February 2, 2018

Dr. Gregory Characklis

Dr. Gregory Characklis

Gregory Characklis, PhD, director of the Center on Financial Risk in Environmental Systems and Philip C. Singer Distinguished Professor of environmental sciences and engineering at the UNC Gillings School of Global Public Health, is part of a team awarded $2.5 million by the National Science Foundation (NSF). Characklis and colleagues will study the variability of flood and drought conditions in the Willamette River Basin in northwestern Oregon and the effects of those conditions on food, water and energy production in the region.

The grant is part of the NSF’s Innovations at the Nexus of Food-Energy-Water Systems (INFEWS) initiative, which seeks to catalyze interdisciplinary research to secure the future of food, energy and water systems while maintaining Earth’s vital physical and natural systems.

The grant is the second Characklis has received from the highly competitive INFEWS program. He and current co-principal investigator Jordan Kern, PhD, research assistant professor at the UNC Institute for the Environment, also led a 2016 effort that resulted in another INFEWS award to study drought’s impact on energy and agricultural production in California.

Oregon State University is the lead institution on the new grant, but a significant portion of the research activity will take place at UNC-Chapel Hill.

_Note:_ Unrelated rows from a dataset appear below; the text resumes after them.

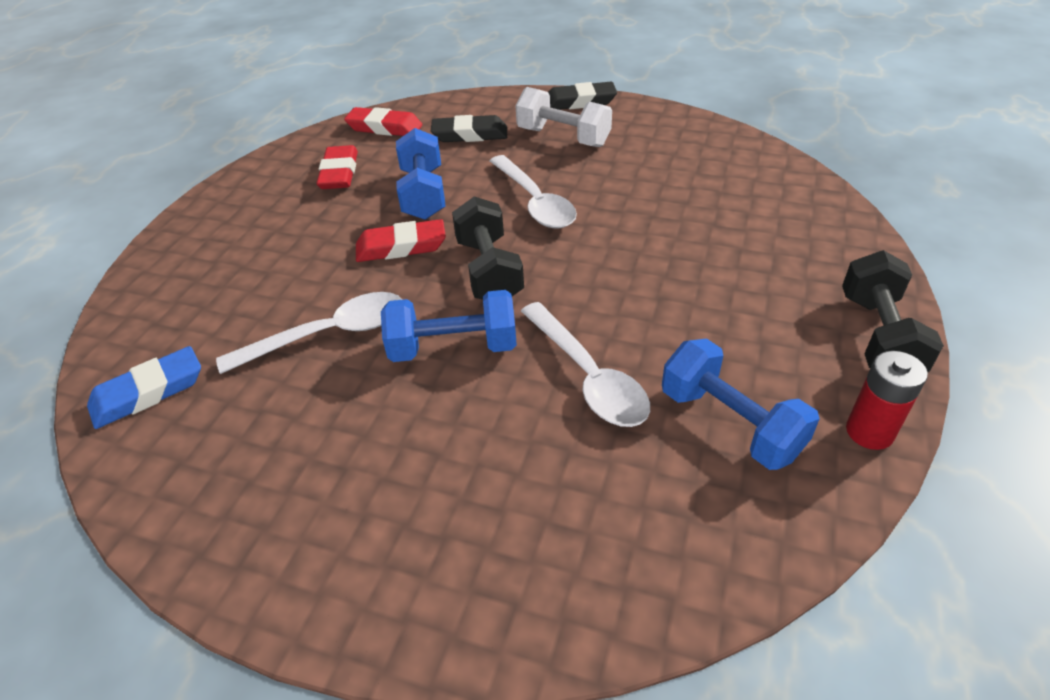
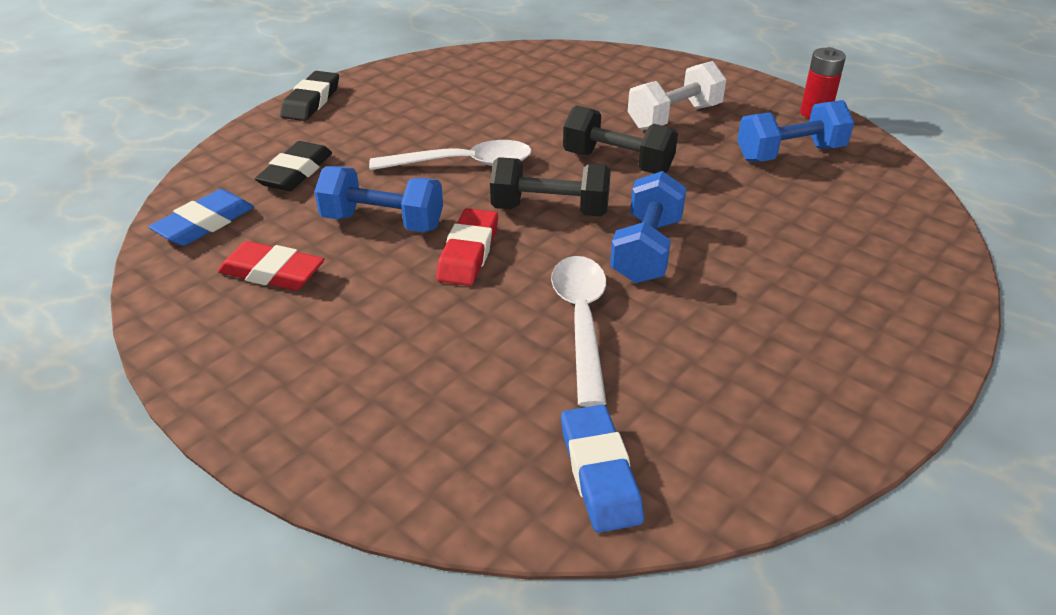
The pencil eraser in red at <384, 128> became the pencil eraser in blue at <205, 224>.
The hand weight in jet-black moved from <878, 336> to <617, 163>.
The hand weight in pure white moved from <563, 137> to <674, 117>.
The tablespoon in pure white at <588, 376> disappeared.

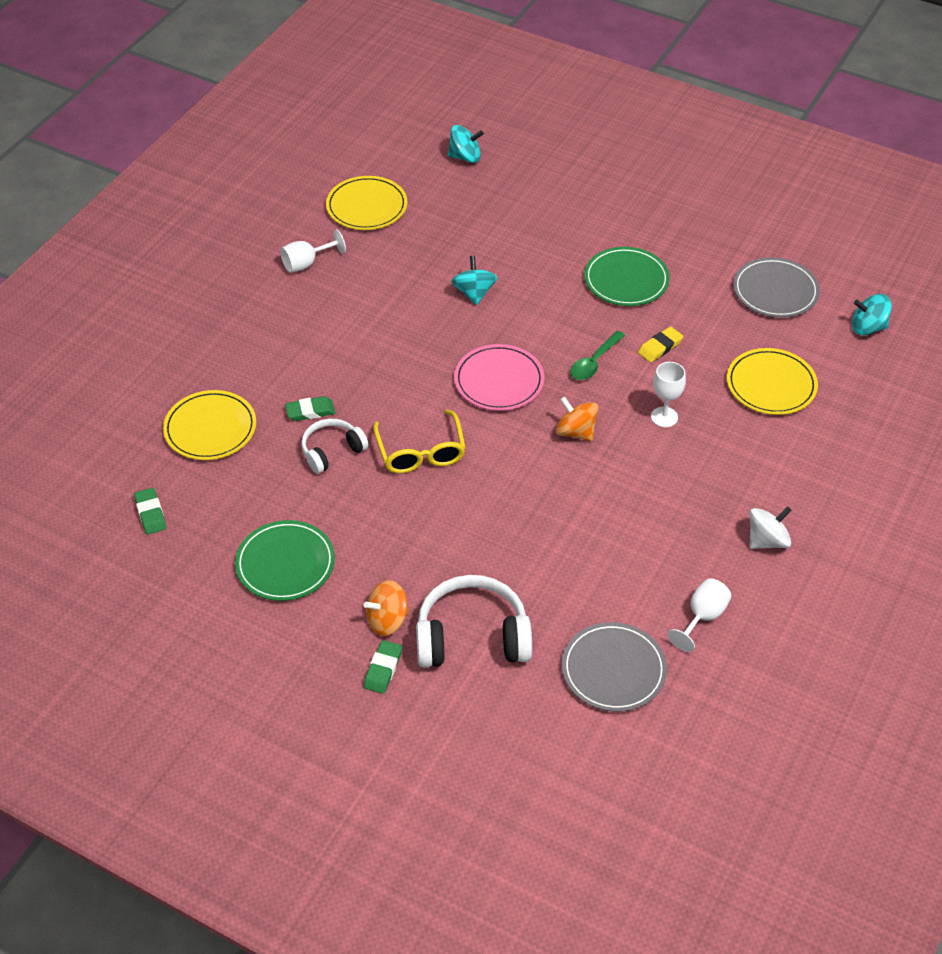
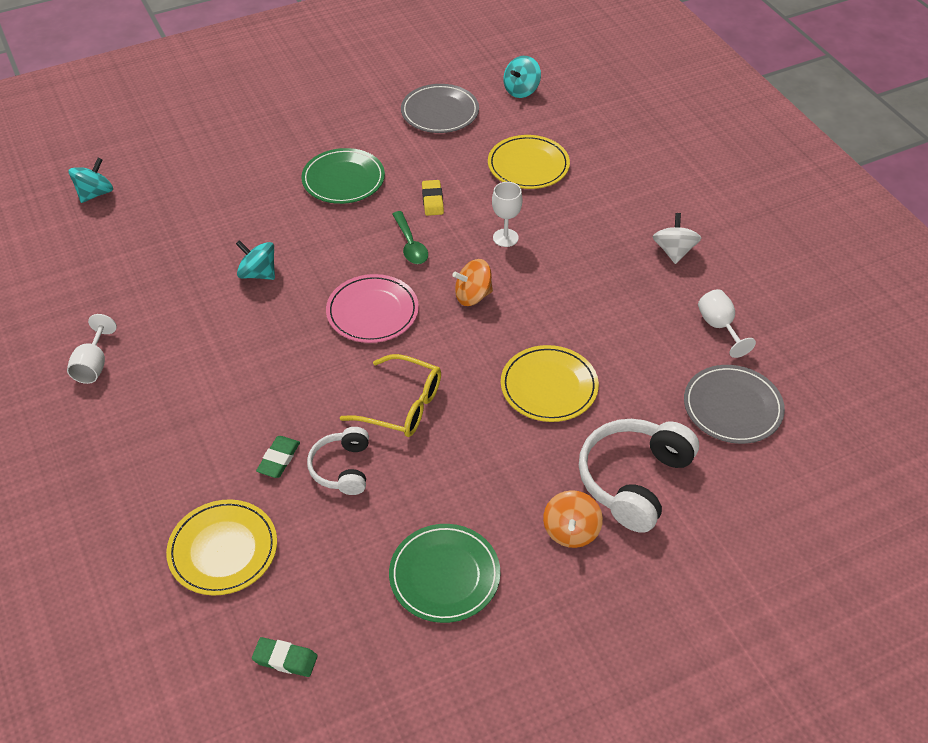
The plate in yellow moved from <367, 206> to <549, 386>.
The pencil eraser in emerald at <383, 669> disappeared.

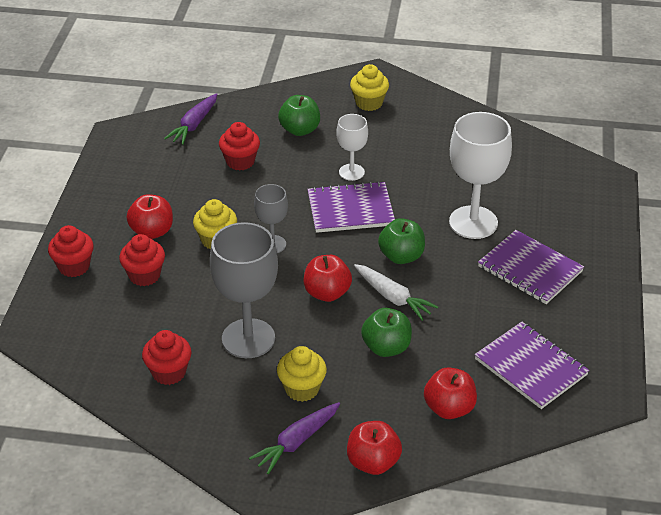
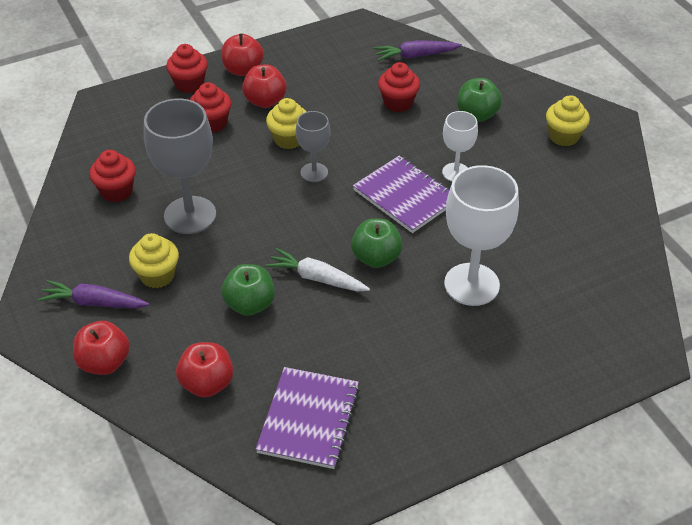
The toy apple in red moved from <327, 293> to <243, 70>.
The toy carrot in pure white at <393, 297> turned 105 degrees clockwise.
The notebook in royal purple at <530, 269> disappeared.

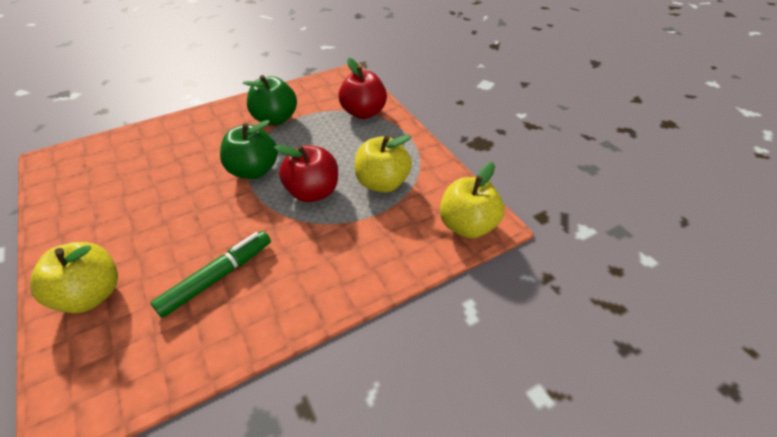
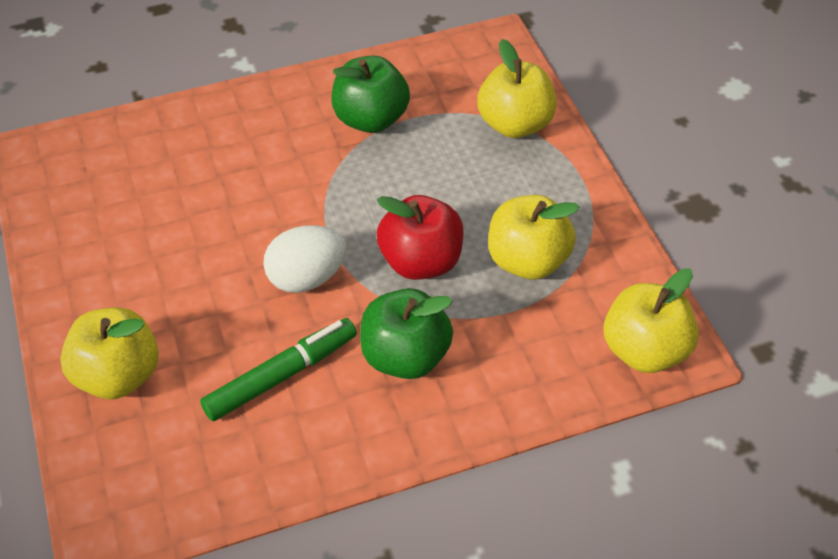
The toy egg in pure white at <307, 277> appeared.
The toy apple in emerald moved from <254, 170> to <405, 356>.
The toy apple in red at <363, 112> became the toy apple in yellow at <514, 124>.

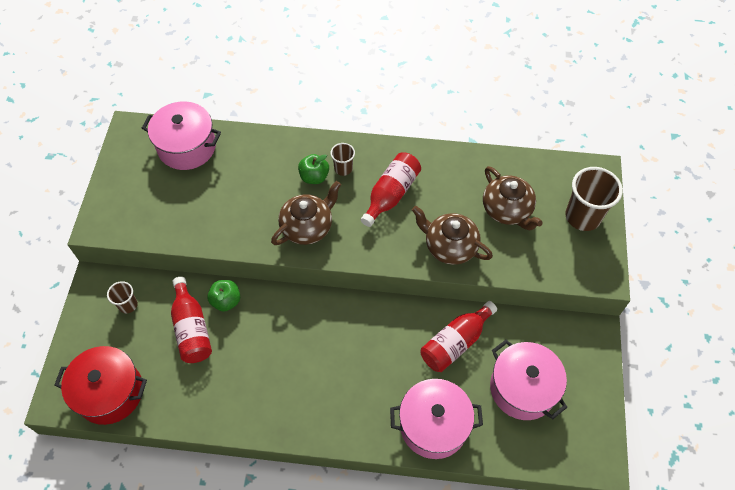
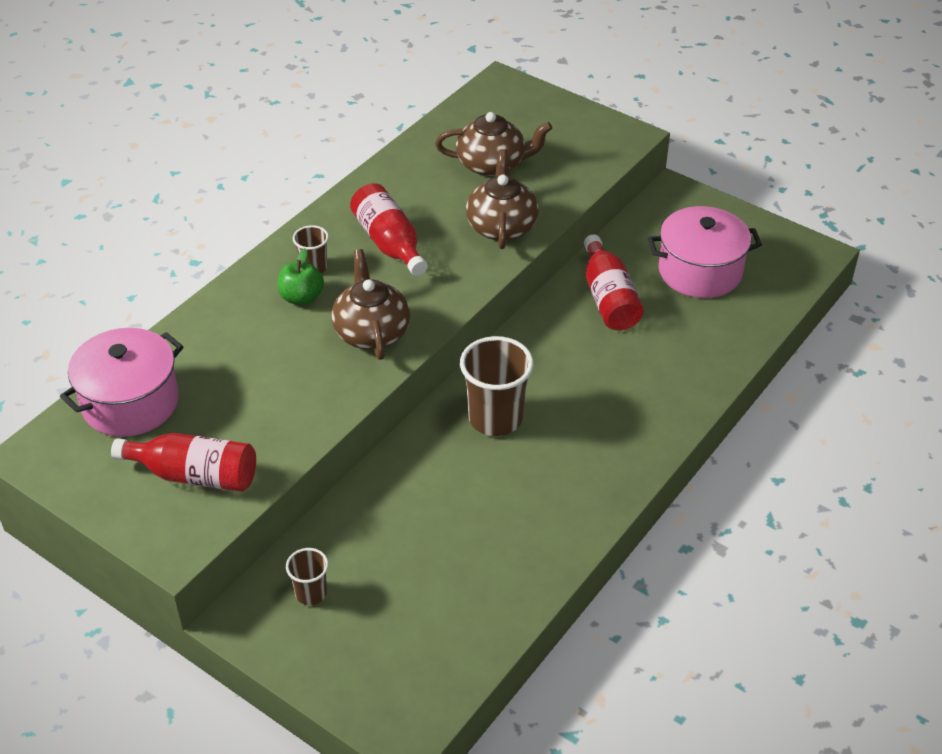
The drink bottle in red moved from <192, 329> to <195, 475>.
The beaker in dark brown moved from <582, 216> to <495, 418>.
The tea pot in dark brown at <449, 246> turned 120 degrees clockwise.
The pot in red at <110, 392> disappeared.
The toy apple in emerald at <226, 301> disappeared.
The pot in pink at <433, 425> disappeared.

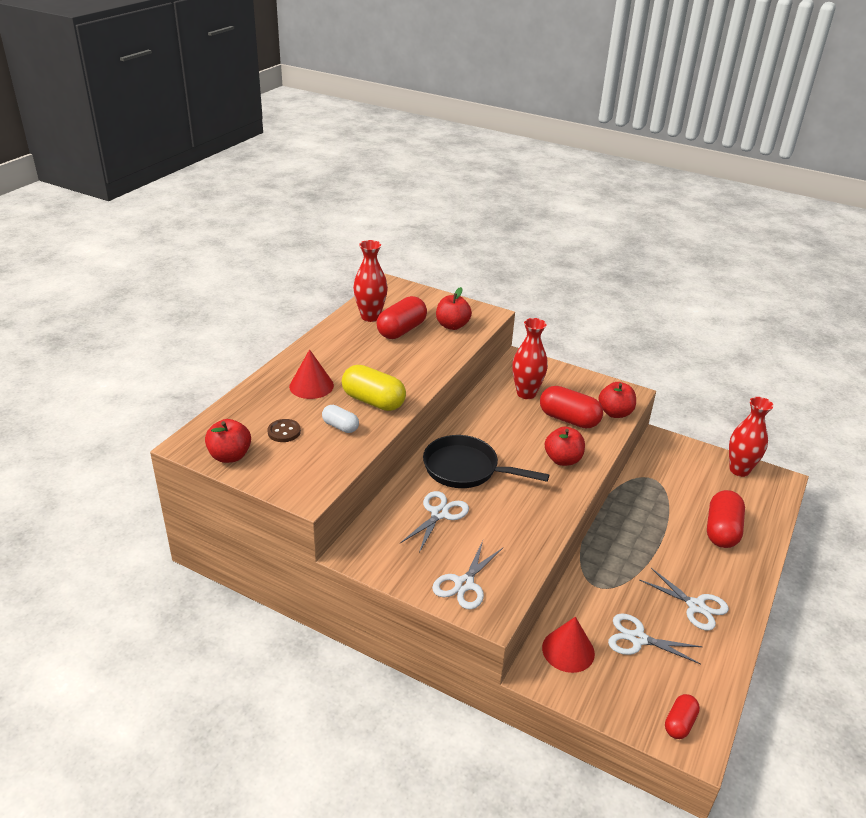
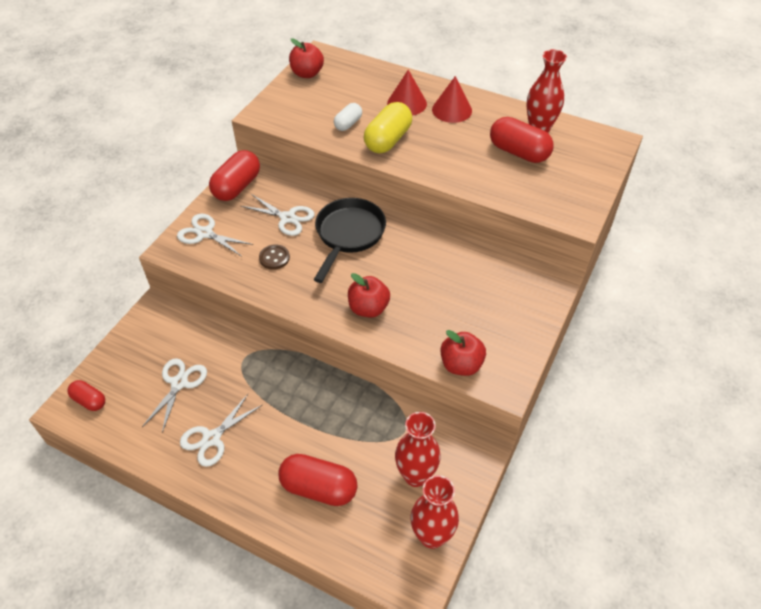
The pill in red moved from <569, 419> to <237, 187>.
The button in dark brown moved from <284, 432> to <274, 258>.
The flower vase in red moved from <526, 393> to <415, 475>.
The cone in red moved from <568, 650> to <452, 110>.
The toy apple in red at <452, 325> disappeared.

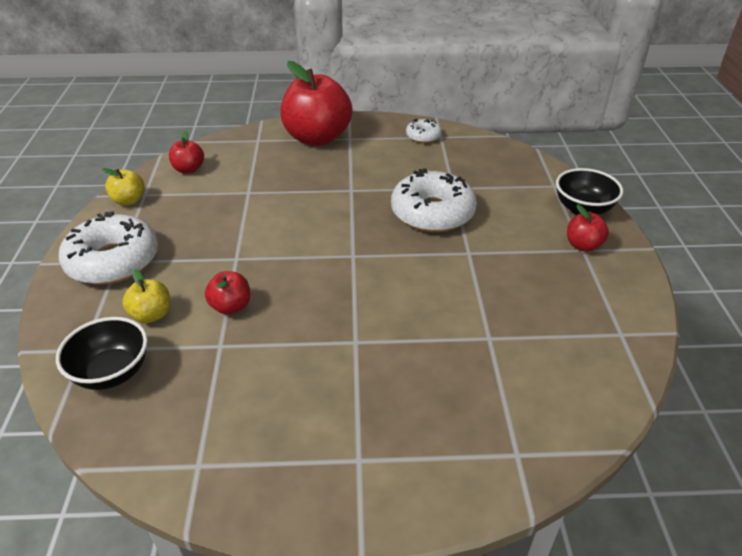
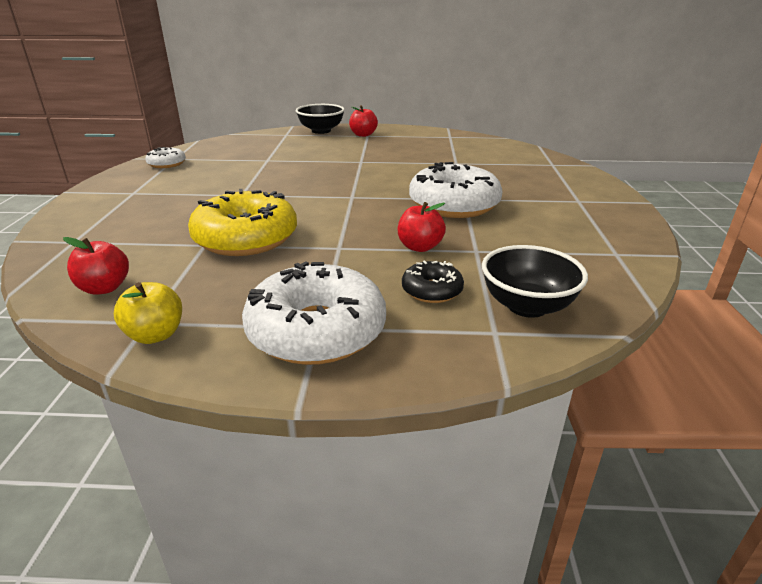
The glazed donut in yellow at <246, 238> appeared.
The toy apple in yellow at <151, 315> was replaced by the glazed donut in jet-black at <432, 290>.
The glazed donut in pure white moved from <432, 213> to <454, 205>.
The toy apple in red at <317, 138> disappeared.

Characklis and colleagues will use award funds to assess financial risks associated with disruptions to water and energy systems as a consequence of extreme hydrologic conditions.

“Two-thirds of the electricity in the Pacific Northwest is generated by hydropower,” said Characklis. “Variability in snow and rain fall have a huge impact on the amount of electricity produced by this primary source. Under very wet and very dry conditions, the system must adapt quickly, but these adaptations have financial consequences that can be difficult to manage.”

When water is scarce, more expensive alternative energy sources are needed to support demand. During very wet years, hydropower turbines must be run continuously to keep reservoirs from overflowing. This saturates the electricity grid and forces other generators, typically wind producers, to shut down. The resulting losses can create financial risks that discourage investments in renewable energy.

The UNC team will translate the behavior of the hydrologic system into financial impacts and then develop novel strategies to help the region manage financial consequences of hydrologic uncertainty for both generators and consumers.

“Better management of financial risks often can have positive environmental benefits—in this case, by providing the financial stability that facilitates more renewable energy development,” Kern said.

The Center on Financial Risk in Environment Systems is a newly launched partnership between the Gillings School’s Department of Environmental Sciences and Engineering and the UNC Institute for the Environment. The center aims to better understand the links between financial losses and drought, hurricanes and other extreme environmental events through integrated modeling of natural, engineered, economic and financial systems.